Foto: Lino Brunetti

In Concert

American Football live a Milano, 15/6/2017

Quando gli American Football pubblicarono il loro primo, omonimo e, fino a poco tempo fa, unico album, da band sostanzialmente da studio che erano, in pratica s’erano addirittura già sciolti. Il trio formato dal cantante e chitarrista Mike Kinsella, dal batterista e trombettista Steve Lamos e dal chitarrista Steve Holmes non venne però dimenticato in un battito da ciglia, visto che quei pochi che li avevano conosciuti all’epoca, era il 1998, fecero partire un passaparola che con gli anni è montato a tal punto da farla diventare una delle formazioni di maggior culto dell’underground americano. 

Quasi obbligata la reunion del 2014, concretizzatasi con un altro omonimo disco uscito l’anno scorso e con un tour finalmente arrivato anche in Italia, al Magnolia di Milano per la precisione. Possono finalmente raccogliere un po’ della gloria seminata quasi vent’anni fa gli American Football, oggi un quartetto con l’inserimento del bassista e tastierista Nate Kinsella, per quanto tutti, negli anni, non se ne siano certo stati con le mani in mano, avendo dato vita a formazioni e progetti quali Owen, The One Up Downstairs, The Geese, senza dimenticare la militanza di Kinsella in Cap’n’Jazz e Joan Of Arc. 

La prima sorpresa ce l’ho appena arrivo al Magnolia e no, non mi riferisco alle due band italiane in apertura, che mi perdo perché arrivo tardi, ma che da quello che so di loro con gli AF dovevano centrare come i cavoli a merenda.
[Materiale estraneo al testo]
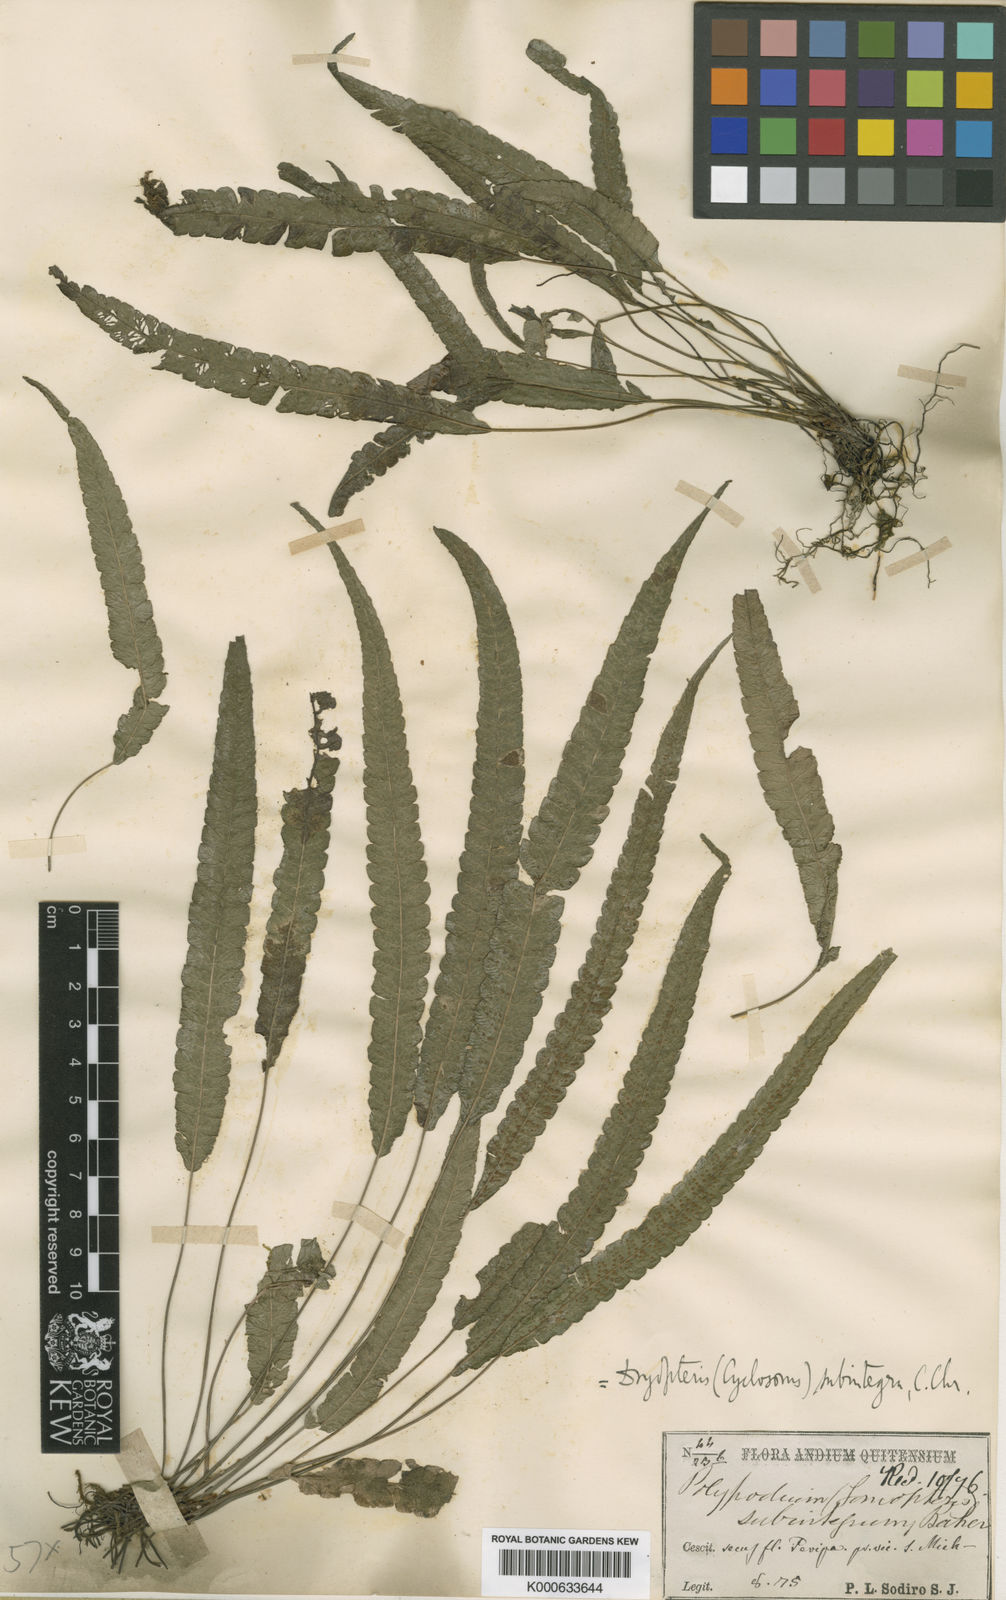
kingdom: Plantae
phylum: Tracheophyta
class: Polypodiopsida
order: Polypodiales
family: Thelypteridaceae
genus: Goniopteris
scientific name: Goniopteris
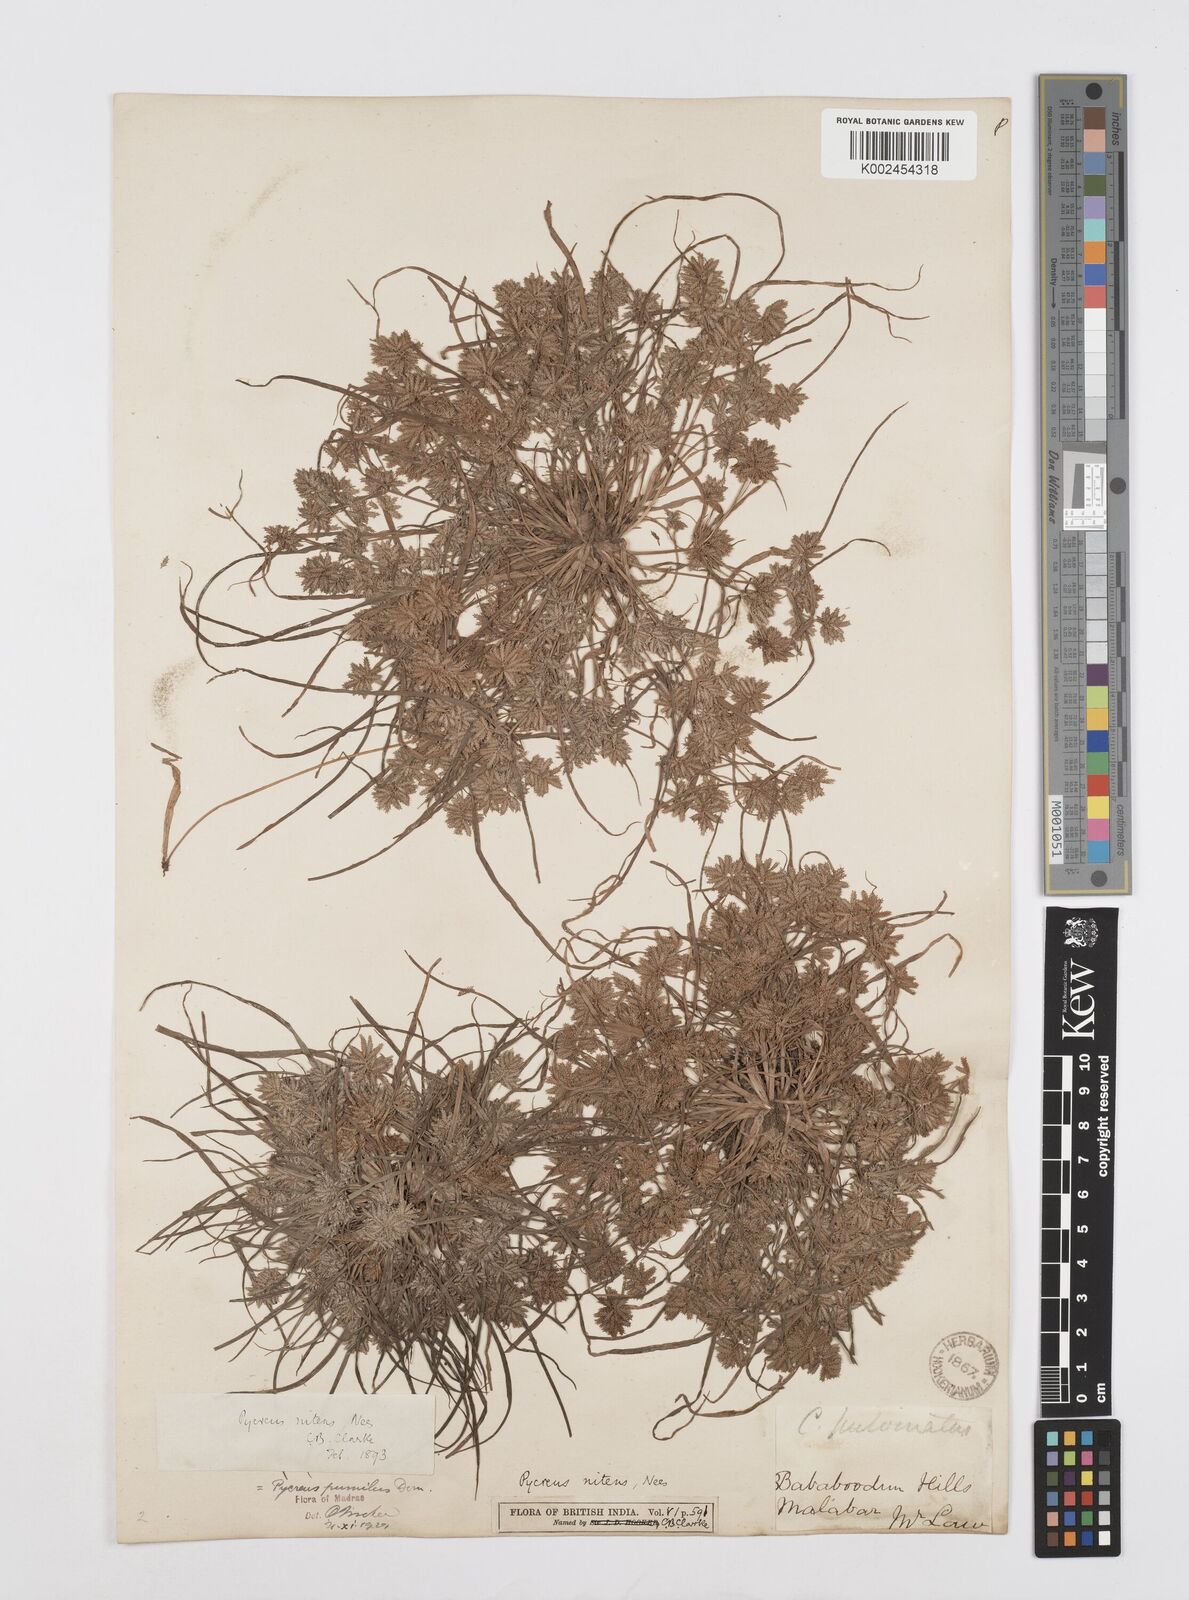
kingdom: Plantae
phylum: Tracheophyta
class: Liliopsida
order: Poales
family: Cyperaceae
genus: Cyperus
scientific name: Cyperus pumilus
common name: Low flatsedge
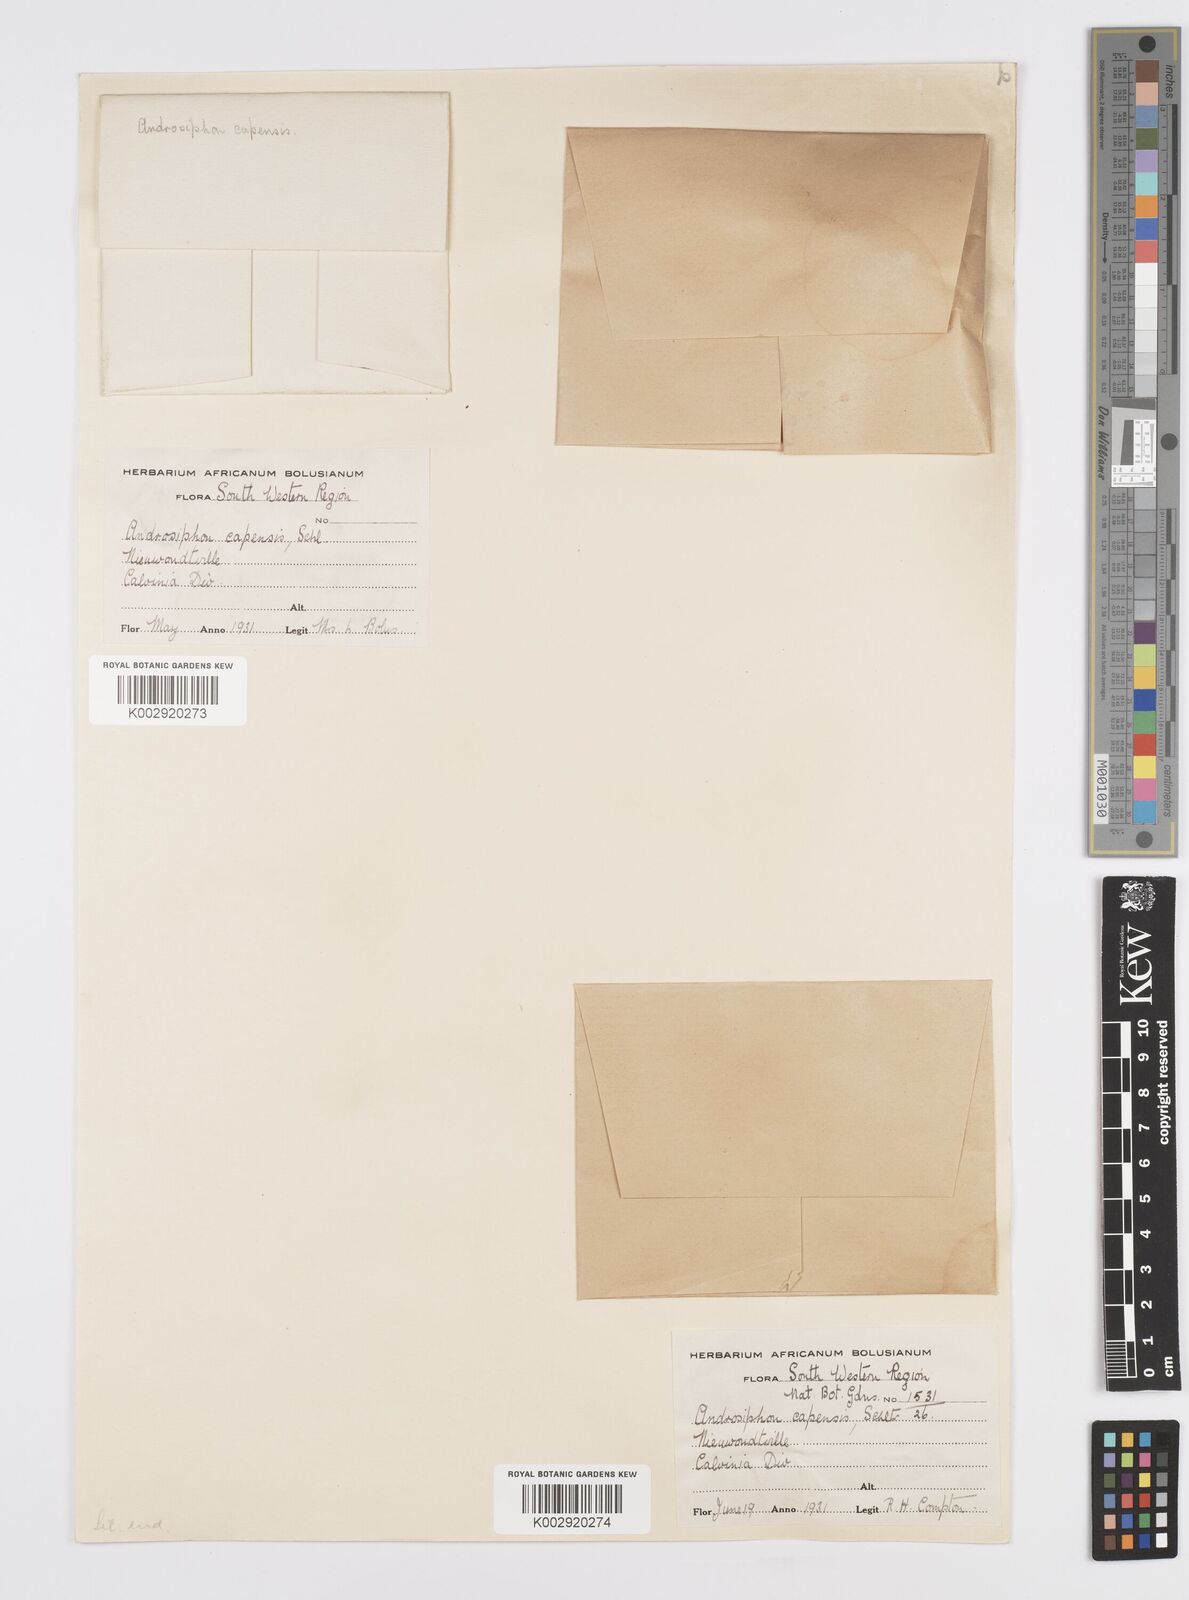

Parlo invece dell’affluenza di pubblico, davvero sostanziosa, con tantissimi giovani che sul finire degli anni ’90 se va bene andavano all’asilo, tanto è vero che, anziché sul palco che più spesso qui viene usato per concerti di questo tipo, è opportunamente su quello più grosso che gli strumenti sono posizionati. L’aura leggendaria formatasi attorno alla band non è insomma un qualcosa rimasto soltanto sulla carta, ma piuttosto evidentemente è traslata nella realtà. Di sicuro una cosa buona.

Del resto la musica degli American Football non è di quelle che incontri tutti i giorni, viste le suggestioni di cui vive. Nelle loro canzoni, soprattutto in quelle del primo, storico album, quello che possiamo considerare una sorta di rock autoriale prende forma attraverso spigolature e incastri di sapore jazz, attraverso un’emotività apparentemente trattenuta d’impianto emocore, con la voce, spesso quasi sussurrata, a cercare il suo posto tra gli intrecci chitarristici ancora memori della lezione post.

Caratteristiche queste evidentissime su disco, ma che dal vivo non del tutto arrivano a tradursi in emozione pura, nonostante un pubblico che, per tutta la durata dello show, ha sommerso la band con un affetto inusitato. Un pizzico di divario fra i pezzi nuovi e i vecchi, messi gli uni a confronto degli altri, in sede live s’è sentito, con i primi decisamente più lineari e normalizzati, laddove i secondi vivevano di un’alchimia forse oggi difficilmente replicabile. In realtà sarebbero pochissimi gli appunti da fare, musicalmente parlando, ad una band che si è dimostrata precisissima e puntuale in ogni passaggio, sia quelli più lirici e abbaglianti, che quelli più nervosi e/o riversati su se stessi, con giusto la voce di Kinsella cristallizzata in poco più di un mormorio, ancor più che su disco.

No, a lasciare un filo interdetti è forse proprio questa professionalità, offerta da una band amata soprattutto per aver saputo raccontare con calore emotivo i sentimenti e le derive adolescenziali, ma che qui è apparsa trattenuta, come in dovere di fare un qualcosa in cui non si sentiva del tutto a proprio agio. Forse sarebbe bastato sentire arrivare un po’ di calore e partecipazione emotiva in più, dal palco, per sentirsi appagati al 100%. Così è stata una bella serata di grande musica, quello senz’altro si, ma non l’epifania che in tanti aspettavamo da anni.